ESF alumnus, golf course architect, reflects on successful career
Ann Kay, a former secretary for legendary architect I.M. Pei, wanted her son Stephen to follow in her boss’s footsteps.
He did, in a way.
Stephen Kay is an award-winning golf course architect with his own firm. Along with his partner, Doug Smith, Kay has designed 20 new golf courses and renovated more than 300.
Kay graduated from what he affectionately calls ‘the college with the longest name on earth,’ the State University of New York College of Environmental Science and Forestry, in 1974 with a degree in landscape architecture. Now, he is an adjunct professor of turf-grass management at Rutgers University.
Kay would sketch golf course designs in his notebook during classes and had an epiphany after reading an article about golf course architecture.
‘I said a prayer,’ Kay said. ‘I said, ‘God, I want to be a golf course architect.”
He was introduced to golf when he played on his high school golf team in Queens, N.Y. He fell in love with the game and dreamed of going professional some day. Kay left his dream behind after he played a tournament outside of the high school circuit. He realized the players from private clubs were much better than he expected.
He took the idea of building golf courses to his high school counselor, who helped him get in contact with several members of the American Society of Golf Course Architects. The members told him that no colleges offered programs in golf course architecture and advised him to major in civil engineering or landscape architecture.
In 1969, Kay began studying landscape architecture at ESF and joined the freshmen golf team, which was coached by Jim Boeheim.

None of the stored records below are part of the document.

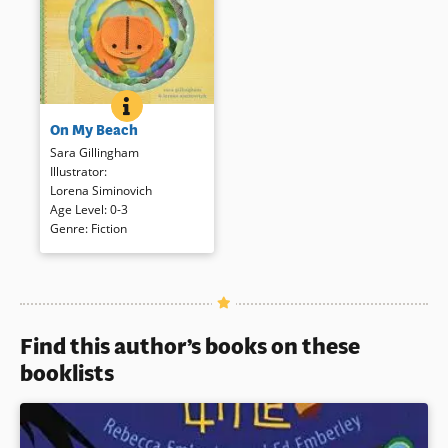
ON MY BEACH
BOOK INFO
Die-cuts in concentric circles
On My Beach
on sturdy boards are used to
focus on a small sand crab’s
Sara Gillingham
beach. Small fingers can
Illustrator
:
animate the crab with a finger
Lorena Siminovich
puppet that is affixed to the
Age Level
:
0-3
book.
Genre
:
Fiction
Book Details
Find this author’s books on these
booklists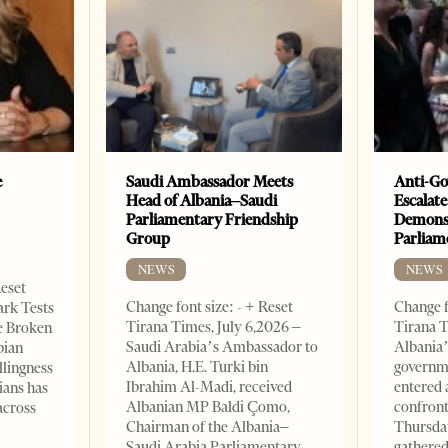
e
Saudi Ambassador Meets
Anti-Go
Head of Albania–Saudi
Escalate
Parliamentary Friendship
Demonst
Group
Parliam
NEWS
NEWS
Reset
Change font size: - + Reset
Change f
ark Tests
Tirana Times, July 6,2026 –
Tirana T
e Broken
Saudi Arabia’s Ambassador to
Albania’
bian
Albania, H.E. Turki bin
governm
llingness
Ibrahim Al-Madi, received
entered 
ians has
Albanian MP Baldi Çomo,
confront
across
Chairman of the Albania–
Thursday
Saudi Arabia Parliamentary
gathered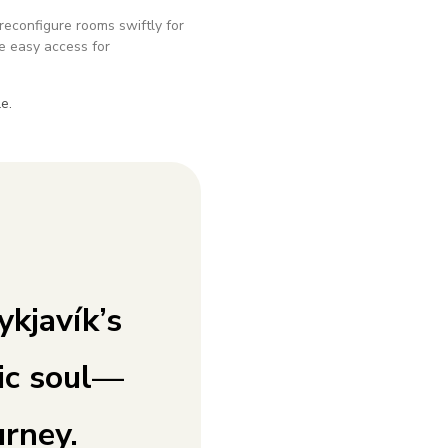
reconfigure rooms swiftly for
e easy access for
e.
kjavík’s
ic soul—
urney.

When the two crossed paths again in the early 1980s at an alumni dinner, Boeheim didn’t remember Kay, and for good reason. At ESF, his name wasn’t Stephen Kay. He was known as Stephen Kachmarchyk.
‘I needed something simpler,’ Kay said. ‘In my 18 years of schooling, only two teachers ever pronounced it right.’
After graduating from ESF, Kay attended Michigan State University at the suggestion of a friend and earned a degree in turf-grass management. He then worked as a golf course superintendent and later collaborated with Bill Newcomb, the first golf course architect to work with renowned designer Pete Dye.
One of Kay’s favorite design projects was The Architects Golf Club in Lopatcong, N.J. When it was finished in 2001, Sports Illustrated ranked the course as one of the ‘Top 10 of 524 New Courses.’ Links Magazine ranked it ‘One of the 10 Best New Courses.’ Golf Digest gave it four and a half stars out of five.
The Lopatcong course is a like a museum of golf course design, Kay said. Each of the 18 holes is modeled in the style of a legendary golf course architect.
He was inspired after hearing about an exhibit showcasing the work of contemporary architects at the Museum of Modern Art in New York City. He originally wanted to see a similar exhibit with golf course architects, but then realized that a museum could not do the designs justice.
‘You can’t really show a golf course in photos,’ Kay said. ‘There are two parts. It’s the design and architectural beauty and then it’s the person playing it.
‘The person being on that particular hole at that particular course and experiencing the challenge and what that challenge does to him.’
Even though he’s gone on to a successful professional career, Kay said he has vivid memories of his time at ESF. He remembers the student strikes of 1970 following the Kent State University shooting. Student protesters shut the campus down for days, and 5,000 students marched to protest in downtown Syracuse, Kay said.
There are also funnier memories. Like the growing popularity of streaking, making him the involuntary spectator of many naked sprints across campus.
Talking about his final days on campus conjured up strong feelings for the otherwise comical Kay. Struggling to hold back tears, Kay recalled going to Marshall Hall after graduation, still in his cap and gown, to get his toolbox from the landscape architecture office.
He remembered on the way out of the building, he began to cry, overwhelmed by the realization of how much fun he had there and how much he would miss it when he left.